Problem requirements> Every line below from the one containing "focal_35mm: 234" through the one containing "exposure_s: 1/30" must be transcribed exactly. Omit all lines outside that stretch.

Record set>
####

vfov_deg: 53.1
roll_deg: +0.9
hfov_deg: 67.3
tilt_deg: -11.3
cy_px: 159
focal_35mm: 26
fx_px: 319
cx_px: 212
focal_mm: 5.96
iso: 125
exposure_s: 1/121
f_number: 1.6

####

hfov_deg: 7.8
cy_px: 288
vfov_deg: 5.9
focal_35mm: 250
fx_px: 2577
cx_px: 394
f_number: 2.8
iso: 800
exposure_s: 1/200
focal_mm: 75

####

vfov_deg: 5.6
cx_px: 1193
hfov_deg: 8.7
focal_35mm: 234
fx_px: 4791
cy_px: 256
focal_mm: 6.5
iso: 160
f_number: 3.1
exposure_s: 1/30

####

Worked solution>
focal_35mm: 234
fx_px: 4791
cy_px: 256
focal_mm: 6.5
iso: 160
f_number: 3.1
exposure_s: 1/30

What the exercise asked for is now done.